Exercise → From the line with "29: (208, 234)" through the line with "99: (60, 216)", repeat the entries verbatim, both end lines included, and add nothing.

Data provided →
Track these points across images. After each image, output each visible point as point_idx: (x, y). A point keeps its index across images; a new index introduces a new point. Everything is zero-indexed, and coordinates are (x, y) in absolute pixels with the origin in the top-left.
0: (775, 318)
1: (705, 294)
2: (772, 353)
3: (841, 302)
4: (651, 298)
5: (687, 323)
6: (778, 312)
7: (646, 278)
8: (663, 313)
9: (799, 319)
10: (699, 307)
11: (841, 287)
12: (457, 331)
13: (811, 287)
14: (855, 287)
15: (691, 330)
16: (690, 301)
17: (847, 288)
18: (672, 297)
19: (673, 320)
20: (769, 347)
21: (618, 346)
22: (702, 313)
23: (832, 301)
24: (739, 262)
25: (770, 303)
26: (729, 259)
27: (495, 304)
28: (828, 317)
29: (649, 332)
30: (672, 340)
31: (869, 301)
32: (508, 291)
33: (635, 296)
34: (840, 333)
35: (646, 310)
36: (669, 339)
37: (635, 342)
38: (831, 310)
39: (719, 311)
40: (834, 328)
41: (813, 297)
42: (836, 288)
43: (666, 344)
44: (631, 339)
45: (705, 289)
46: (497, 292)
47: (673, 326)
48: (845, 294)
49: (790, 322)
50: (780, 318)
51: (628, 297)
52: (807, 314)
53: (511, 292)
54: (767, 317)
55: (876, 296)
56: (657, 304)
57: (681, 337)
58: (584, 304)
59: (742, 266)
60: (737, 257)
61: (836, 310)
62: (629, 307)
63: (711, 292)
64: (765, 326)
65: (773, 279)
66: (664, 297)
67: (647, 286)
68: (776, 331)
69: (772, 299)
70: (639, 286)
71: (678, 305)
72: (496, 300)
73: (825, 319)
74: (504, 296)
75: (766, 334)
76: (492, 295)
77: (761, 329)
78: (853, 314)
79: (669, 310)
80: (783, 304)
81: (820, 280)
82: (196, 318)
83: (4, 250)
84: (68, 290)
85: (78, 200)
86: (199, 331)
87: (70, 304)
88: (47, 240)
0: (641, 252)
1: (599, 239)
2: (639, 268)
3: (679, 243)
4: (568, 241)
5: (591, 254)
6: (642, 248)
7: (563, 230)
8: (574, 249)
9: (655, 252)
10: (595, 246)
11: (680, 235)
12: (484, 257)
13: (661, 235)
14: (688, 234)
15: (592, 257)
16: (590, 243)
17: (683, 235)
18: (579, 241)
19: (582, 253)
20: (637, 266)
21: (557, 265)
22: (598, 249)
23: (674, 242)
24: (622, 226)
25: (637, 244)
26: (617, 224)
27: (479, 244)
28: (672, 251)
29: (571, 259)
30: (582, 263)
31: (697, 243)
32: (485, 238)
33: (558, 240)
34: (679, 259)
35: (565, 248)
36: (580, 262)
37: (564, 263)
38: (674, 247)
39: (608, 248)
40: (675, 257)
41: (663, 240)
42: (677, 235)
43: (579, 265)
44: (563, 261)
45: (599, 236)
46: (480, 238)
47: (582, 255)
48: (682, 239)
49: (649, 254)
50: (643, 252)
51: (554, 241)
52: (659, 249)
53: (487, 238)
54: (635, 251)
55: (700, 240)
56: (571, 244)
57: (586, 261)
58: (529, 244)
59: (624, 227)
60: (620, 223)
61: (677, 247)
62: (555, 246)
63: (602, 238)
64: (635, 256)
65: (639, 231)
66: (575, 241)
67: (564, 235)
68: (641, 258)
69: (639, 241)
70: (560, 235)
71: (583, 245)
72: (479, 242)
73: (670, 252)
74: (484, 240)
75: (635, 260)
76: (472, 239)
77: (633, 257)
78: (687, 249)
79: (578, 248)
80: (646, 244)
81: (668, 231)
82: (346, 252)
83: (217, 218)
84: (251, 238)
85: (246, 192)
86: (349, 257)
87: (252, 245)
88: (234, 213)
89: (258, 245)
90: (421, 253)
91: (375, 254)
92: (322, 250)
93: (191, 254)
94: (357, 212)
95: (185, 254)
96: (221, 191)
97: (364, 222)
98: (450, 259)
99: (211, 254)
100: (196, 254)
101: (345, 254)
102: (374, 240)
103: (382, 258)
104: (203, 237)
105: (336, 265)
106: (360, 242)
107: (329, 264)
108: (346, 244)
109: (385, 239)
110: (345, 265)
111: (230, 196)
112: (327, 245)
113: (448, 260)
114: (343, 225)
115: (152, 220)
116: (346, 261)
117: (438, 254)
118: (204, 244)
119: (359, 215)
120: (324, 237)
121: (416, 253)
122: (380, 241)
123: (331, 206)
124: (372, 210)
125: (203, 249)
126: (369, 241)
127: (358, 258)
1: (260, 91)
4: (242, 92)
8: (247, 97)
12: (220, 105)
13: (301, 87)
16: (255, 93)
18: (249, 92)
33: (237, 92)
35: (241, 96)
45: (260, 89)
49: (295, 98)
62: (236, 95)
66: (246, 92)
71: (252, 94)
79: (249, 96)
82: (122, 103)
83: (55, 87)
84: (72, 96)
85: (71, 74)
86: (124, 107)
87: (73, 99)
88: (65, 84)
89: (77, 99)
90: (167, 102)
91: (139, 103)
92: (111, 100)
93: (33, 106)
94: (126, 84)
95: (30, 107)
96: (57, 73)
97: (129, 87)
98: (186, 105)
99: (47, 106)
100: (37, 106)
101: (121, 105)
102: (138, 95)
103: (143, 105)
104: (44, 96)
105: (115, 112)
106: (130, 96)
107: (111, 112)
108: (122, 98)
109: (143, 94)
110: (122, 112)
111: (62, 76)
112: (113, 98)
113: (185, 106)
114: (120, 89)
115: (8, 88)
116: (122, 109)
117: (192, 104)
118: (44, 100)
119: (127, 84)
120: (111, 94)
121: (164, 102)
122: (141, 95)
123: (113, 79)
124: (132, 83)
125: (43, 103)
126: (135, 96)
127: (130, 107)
* * *
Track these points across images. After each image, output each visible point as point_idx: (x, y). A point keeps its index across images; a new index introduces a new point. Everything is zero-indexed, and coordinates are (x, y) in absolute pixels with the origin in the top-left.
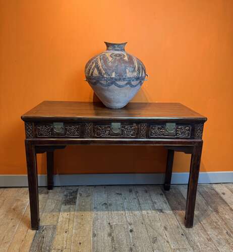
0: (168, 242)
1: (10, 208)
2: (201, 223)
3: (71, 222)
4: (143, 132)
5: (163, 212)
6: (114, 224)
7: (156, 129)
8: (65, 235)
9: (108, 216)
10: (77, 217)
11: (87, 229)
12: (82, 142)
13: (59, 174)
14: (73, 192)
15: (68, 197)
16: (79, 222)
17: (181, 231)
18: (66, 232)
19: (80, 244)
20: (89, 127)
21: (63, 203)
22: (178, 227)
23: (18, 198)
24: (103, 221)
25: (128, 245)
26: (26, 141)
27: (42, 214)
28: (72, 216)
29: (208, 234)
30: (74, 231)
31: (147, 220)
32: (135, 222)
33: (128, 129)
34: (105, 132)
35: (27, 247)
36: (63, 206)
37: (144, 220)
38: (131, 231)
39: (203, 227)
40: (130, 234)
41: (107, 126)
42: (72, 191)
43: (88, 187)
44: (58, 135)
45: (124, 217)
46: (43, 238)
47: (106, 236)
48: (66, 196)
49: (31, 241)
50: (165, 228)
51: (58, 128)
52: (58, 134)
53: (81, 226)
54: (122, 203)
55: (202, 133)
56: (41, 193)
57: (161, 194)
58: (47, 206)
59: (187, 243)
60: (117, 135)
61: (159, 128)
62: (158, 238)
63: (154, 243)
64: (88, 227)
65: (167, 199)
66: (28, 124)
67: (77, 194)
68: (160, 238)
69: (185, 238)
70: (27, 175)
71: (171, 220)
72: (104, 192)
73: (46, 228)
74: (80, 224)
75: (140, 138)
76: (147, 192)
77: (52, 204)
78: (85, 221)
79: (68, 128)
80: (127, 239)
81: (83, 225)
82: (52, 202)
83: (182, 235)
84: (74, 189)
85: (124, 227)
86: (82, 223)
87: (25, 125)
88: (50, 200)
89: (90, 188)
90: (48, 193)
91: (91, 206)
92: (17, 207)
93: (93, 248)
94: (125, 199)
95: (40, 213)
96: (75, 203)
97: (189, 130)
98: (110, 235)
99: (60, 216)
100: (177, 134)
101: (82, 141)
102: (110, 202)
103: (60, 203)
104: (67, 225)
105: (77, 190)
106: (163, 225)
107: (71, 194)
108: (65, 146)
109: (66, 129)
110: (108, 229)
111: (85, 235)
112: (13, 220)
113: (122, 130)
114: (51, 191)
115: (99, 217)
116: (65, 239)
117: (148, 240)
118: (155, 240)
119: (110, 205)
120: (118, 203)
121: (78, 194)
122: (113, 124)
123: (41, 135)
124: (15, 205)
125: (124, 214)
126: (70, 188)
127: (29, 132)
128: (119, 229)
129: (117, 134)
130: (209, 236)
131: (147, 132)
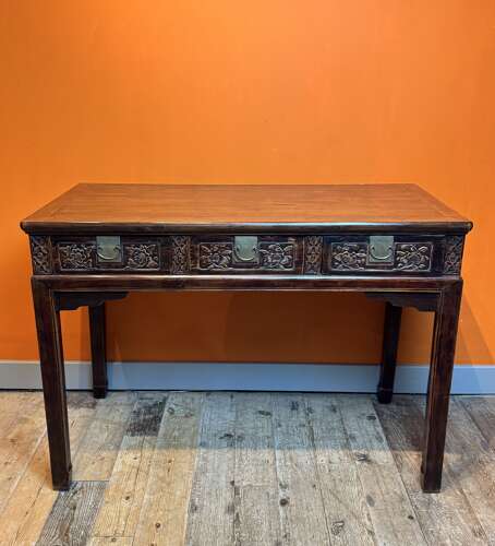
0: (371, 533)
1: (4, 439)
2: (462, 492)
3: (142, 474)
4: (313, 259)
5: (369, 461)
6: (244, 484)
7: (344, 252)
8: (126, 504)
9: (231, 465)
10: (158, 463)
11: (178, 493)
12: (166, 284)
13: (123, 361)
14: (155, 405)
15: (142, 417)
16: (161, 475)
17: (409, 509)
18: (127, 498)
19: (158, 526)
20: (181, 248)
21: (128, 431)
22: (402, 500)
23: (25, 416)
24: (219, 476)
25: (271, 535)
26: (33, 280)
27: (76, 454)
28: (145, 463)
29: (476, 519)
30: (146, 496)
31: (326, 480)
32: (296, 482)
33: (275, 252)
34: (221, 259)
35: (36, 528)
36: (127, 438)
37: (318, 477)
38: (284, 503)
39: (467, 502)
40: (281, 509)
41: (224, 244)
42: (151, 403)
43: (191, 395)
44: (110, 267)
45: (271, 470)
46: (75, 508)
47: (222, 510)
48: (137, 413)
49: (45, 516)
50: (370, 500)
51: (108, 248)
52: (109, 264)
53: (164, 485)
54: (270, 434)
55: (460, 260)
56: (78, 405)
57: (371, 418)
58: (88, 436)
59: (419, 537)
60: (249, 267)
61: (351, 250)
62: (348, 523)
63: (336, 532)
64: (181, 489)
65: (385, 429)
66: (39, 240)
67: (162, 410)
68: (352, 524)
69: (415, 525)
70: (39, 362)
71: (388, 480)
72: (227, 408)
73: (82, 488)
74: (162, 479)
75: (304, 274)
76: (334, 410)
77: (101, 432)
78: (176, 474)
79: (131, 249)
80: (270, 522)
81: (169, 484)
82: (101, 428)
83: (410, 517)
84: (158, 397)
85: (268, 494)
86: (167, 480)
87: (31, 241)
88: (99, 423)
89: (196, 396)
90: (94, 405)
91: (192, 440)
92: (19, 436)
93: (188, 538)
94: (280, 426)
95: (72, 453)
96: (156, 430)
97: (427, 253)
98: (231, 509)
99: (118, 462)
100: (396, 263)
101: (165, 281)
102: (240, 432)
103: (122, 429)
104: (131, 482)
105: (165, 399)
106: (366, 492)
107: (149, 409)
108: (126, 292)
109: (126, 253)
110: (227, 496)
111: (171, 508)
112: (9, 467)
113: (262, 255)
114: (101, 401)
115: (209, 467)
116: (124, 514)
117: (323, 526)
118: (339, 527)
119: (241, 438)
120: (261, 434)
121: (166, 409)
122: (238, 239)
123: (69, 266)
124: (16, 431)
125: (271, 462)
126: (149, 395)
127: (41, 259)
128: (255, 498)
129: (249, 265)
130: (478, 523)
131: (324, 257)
--
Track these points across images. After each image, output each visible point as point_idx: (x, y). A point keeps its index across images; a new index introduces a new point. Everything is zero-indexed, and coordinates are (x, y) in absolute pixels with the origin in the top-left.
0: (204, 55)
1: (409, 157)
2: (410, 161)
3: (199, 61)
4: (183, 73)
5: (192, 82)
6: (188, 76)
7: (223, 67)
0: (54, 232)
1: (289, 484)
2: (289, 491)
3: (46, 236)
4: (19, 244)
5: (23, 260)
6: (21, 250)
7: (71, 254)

Written response →
29: (208, 234)
30: (74, 231)
31: (147, 220)
32: (135, 222)
33: (128, 129)
34: (105, 132)
35: (27, 247)
36: (63, 206)
37: (144, 220)
38: (131, 231)
39: (203, 227)
40: (130, 234)
41: (107, 126)
42: (72, 191)
43: (88, 187)
44: (58, 135)
45: (124, 217)
46: (43, 238)
47: (106, 236)
48: (66, 196)
49: (31, 241)
50: (165, 228)
51: (58, 128)
52: (58, 134)
53: (81, 226)
54: (122, 203)
55: (202, 133)
56: (41, 193)
57: (161, 194)
58: (47, 206)
59: (187, 243)
60: (117, 135)
61: (159, 128)
62: (158, 238)
63: (154, 243)
64: (88, 227)
65: (167, 199)
66: (28, 124)
67: (77, 194)
68: (160, 238)
69: (185, 238)
70: (27, 175)
71: (171, 220)
72: (104, 192)
73: (46, 228)
74: (80, 224)
75: (140, 138)
76: (147, 192)
77: (52, 204)
78: (85, 221)
79: (68, 128)
80: (127, 239)
81: (83, 225)
82: (52, 202)
83: (182, 235)
84: (74, 189)
85: (124, 227)
86: (82, 223)
87: (25, 125)
88: (50, 200)
89: (90, 188)
90: (48, 193)
91: (91, 206)
92: (17, 207)
93: (93, 248)
94: (125, 199)
95: (40, 213)
96: (75, 203)
97: (189, 130)
98: (110, 235)
99: (60, 216)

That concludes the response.